24. Дыхание беды

Александр Васильевич Стародубцев
 В наступившей тишине из кухни донеслось:
  – Стёпа, а Борис на Быково озеро собирался… 
  – Откуда знаешь? – Словно ужаленный повернулся в сторону кухни обеспокоенный муж.
  – Они с Женькой Куимовым, ещё до Рождества сговаривались… – добавила Прасковья, выходя из кухни и вытирая руки о фартук.

  – Чего раньше не сказала? –  потучнел отец.
  – Сама отговорить пробовала… – всхлипнула Прасковья.
  – Отговорила? – заиграл желваками на скулах Степан.
  – Обещал не ходить. Да, только чует моё сердце чего-то неладное… – убитым голосом проговорила Прасковья, – весь день места себе не нахожу. – 
   – Раньше надо было сказать.
  Помолчали.

  Когда безмолвие стало непосильно для обоих, Степан потускневшим голосом проговорил:
  – А я думаю, чего это меня сегодня вино не берёт… и крутит, крутит… И настроение… То словно под гору понесёт, то как в глине увязну…

  В наступившей тишине, словно подтверждая его слова, в переднем углу сруба ухнуло. Гул прокатился по избе. Прасковья и Степан, а за ними и Иванко, вскинулись на матицу, повернулись к божнице, истово трижды перекрестились.
  – Пронеси Господи… Сколько лет не слыхали… – подавленно проговорила Прасковья. Затравленно глянула на мужа.
  Тягостная тишина плотно придавила к лавкам всех обитателей большого дома. Исстари считалось – гром по избе зимой, не к добру.

  Степан как-то разом ссутулился и, облокотившись о стол и подперев  левым кулаком голову, пальцами правой руки потирал темя, словно только что больно ушиб его. Потерянный взгляд его равнодушно скользил по листам бумаги, больше не замечая их.
  Прасковья приткнулась на краешек скамьи, сидела скрестив руки на груди, рассеянно уткнув в губы щепоть с забытым в пальцах уголком фартука. Крестом своих рук мать, словно крыльями, прикрывала на груди судьбу своего сына. Словно старалась оградить его от нависшей над ним беды.
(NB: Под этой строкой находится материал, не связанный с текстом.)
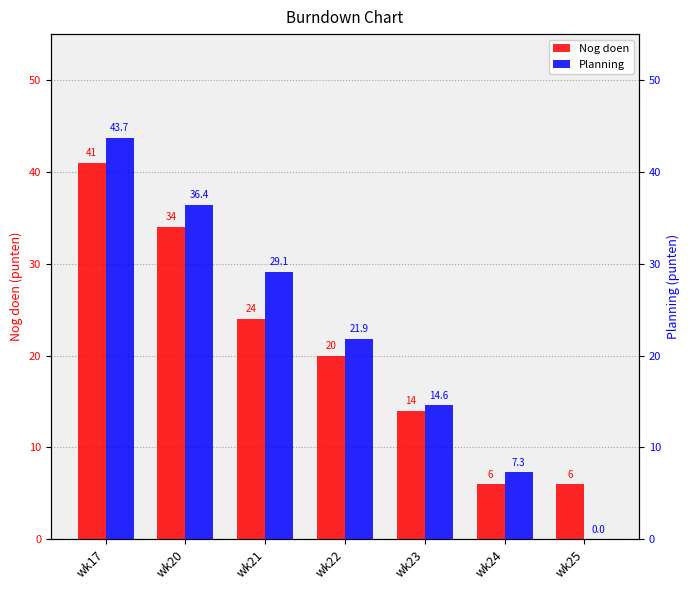

What are all the series names shown in the legend?

Nog doen, Planning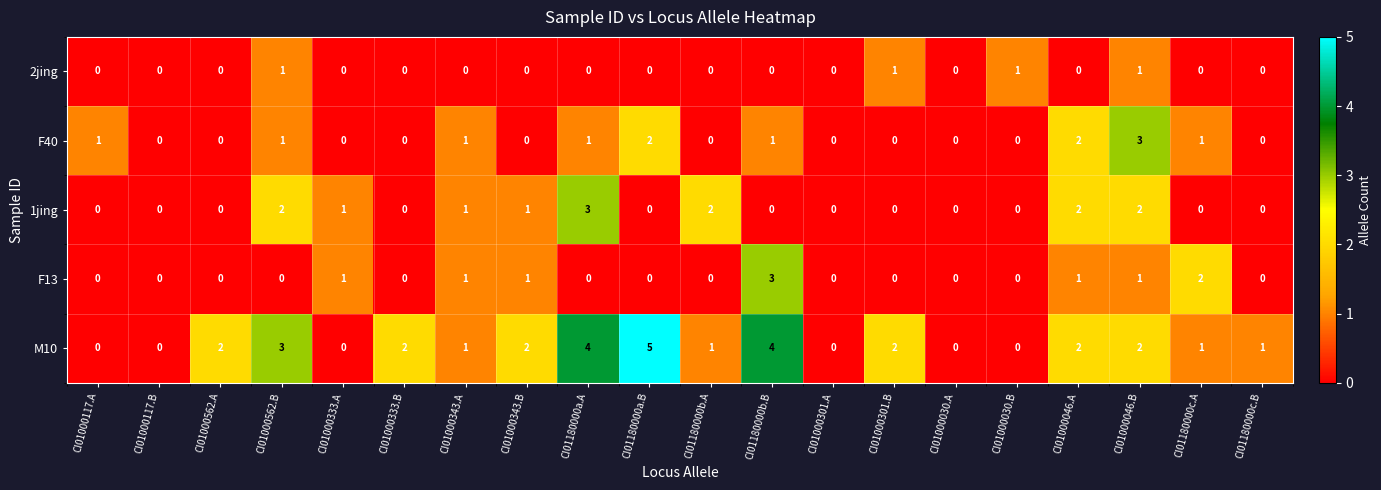

How many F40 values are between 0 and 1?

17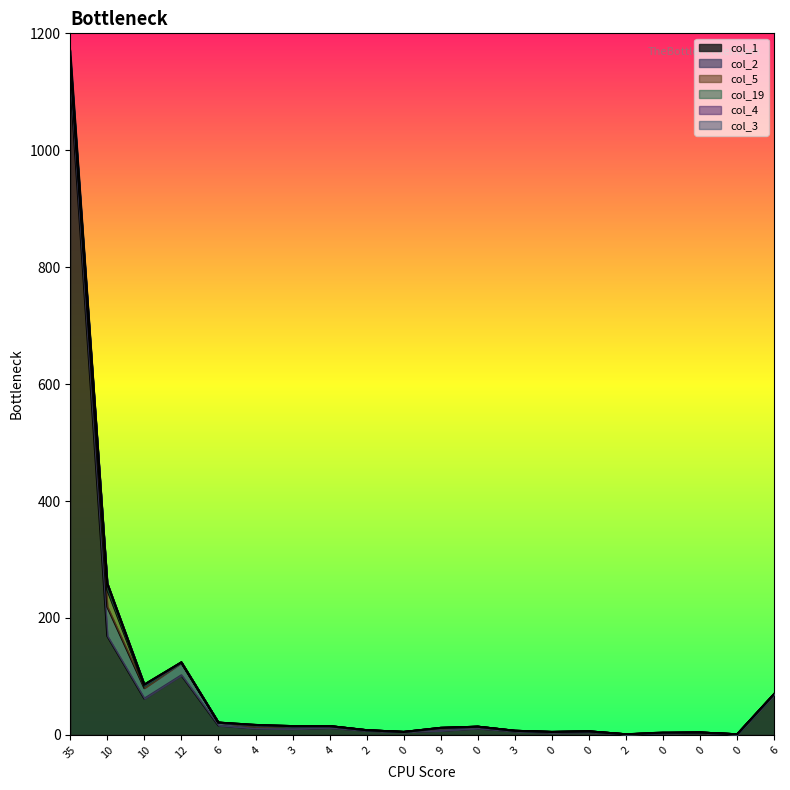

What is the label of the 13th point from the right?

4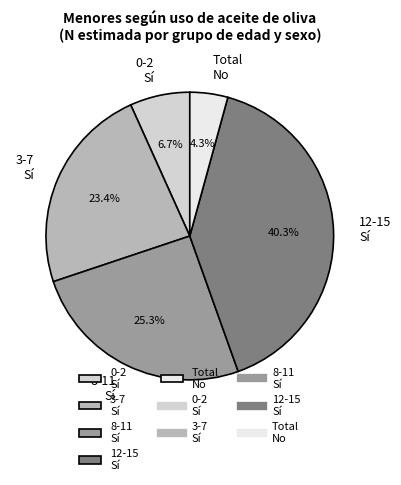

How many slices are in this pie chart?

5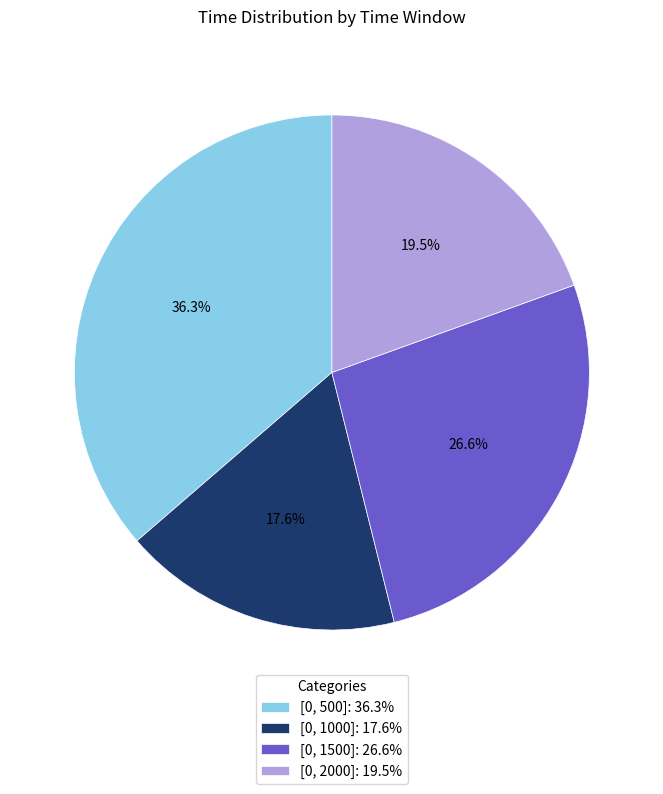

What percentage is NOT represented by [0, 1000]?

82.4%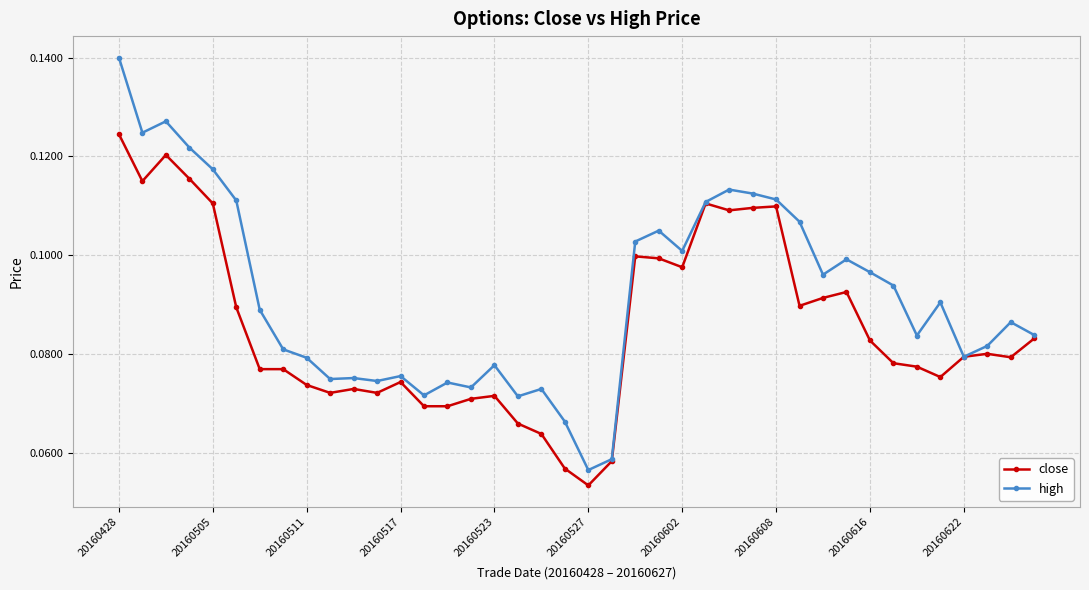

True or false: close has more than 2 points higher than both neighbors.

True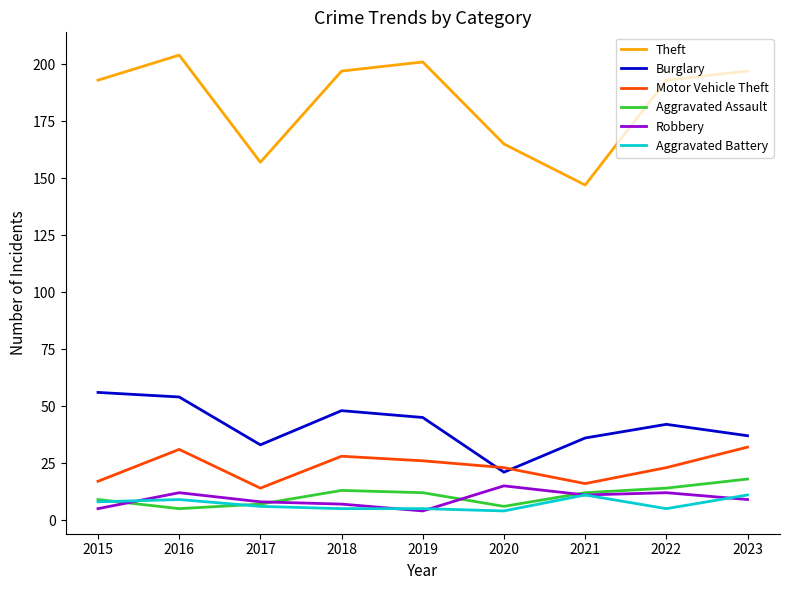

Does the chart display data point markers on the line(s)?

No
  Ванюша потерянно взглядывал то на родителей, то на гостя; словно по неопытности своей пытался спросить у них как сейчас вести себя, чтобы легче пережить сковавшее всех уныние.
  Так продолжалось довольно долго. 
  Наконец Степан встал, снова зажёг фонарь и вышел в сени. Чем-то громыхнул в клети и скоро вернулся в избу. Снова сел к столу и долго сидел облокотясь о колени и сжимая в ладонях голову и потирая темя.
  – Так… ты думаешь…  – наконец нарушил он молчание.

  – Боюсь я, Стёпа… – сдавленным голосом проговорила Прасковья. – Место-то это гиблое проклятое… – и не продохнув тяжкое, кинулась на кухню.
  – Да погоди ты. Раньше времени… накаркаешь… – пробовал успокоить её, как умел, Степан и шагнув в кухню, обнял вздрагивающую жену. – Да, успокойся ты,  – бормотал он беспомощные слова утешения. – Ничего же мы с тобой ещё не знаем. Блажь это. Наша с тобой блажь… 

  – Ты думаешь? – С надеждой, подняв на его осунувшееся лицо, спросила жена.
  – Вот те крест, – не моргнув глазом, наложил крест Степан.
  – Что-то зябко мне, Степанушко… –  тихо проговорила она после тяжкого долгого вздоха и Степан почувствовал, как тело жены расслабилось и голова её доверчиво, ища защиты от напасти, приникла к его груди.  Они не замечали, сколько простояли так посреди кухни, бережно прислоняясь, друг к другу, забыв обо всём, кроме безотчётной тревоги так беспощадно терзавшей сейчас их обоих.

  – Ну, полно, мать. Полно… Успокойся. – наконец, первым очнулся Степан. – Иди почивать. Утром… Утром всё уладим. – успокаивающе проговорил он и первым вышел из кухни.
  Гаврил нашёл его на ступеньках крыльца. Степан сидел, откинувшись на стену избы и нещадно дымил большой, неумело свёрнутой цигаркой. Не находя места для удивления или осуждения новой его выходки, Гаврил присел рядом и молча стал смотреть на выползающую из-за леса луну.

  Она, ночная шатунья, привычно совершала свой путь беспристрастного ночного соглядатая человеческих тайн, страстей и мук.
  Её холодный взгляд отрешенно скользил по всем местам, где теплилась, замирающая на ночь, жизнь людей. Со своей недосягаемой высоты она беспристрастно следила за всем происходящим на земле.   В её застывшей навеки душе никогда не шевельнулась капелька тепла или сострадания. Она была далека, холодна и безучастна… как луна.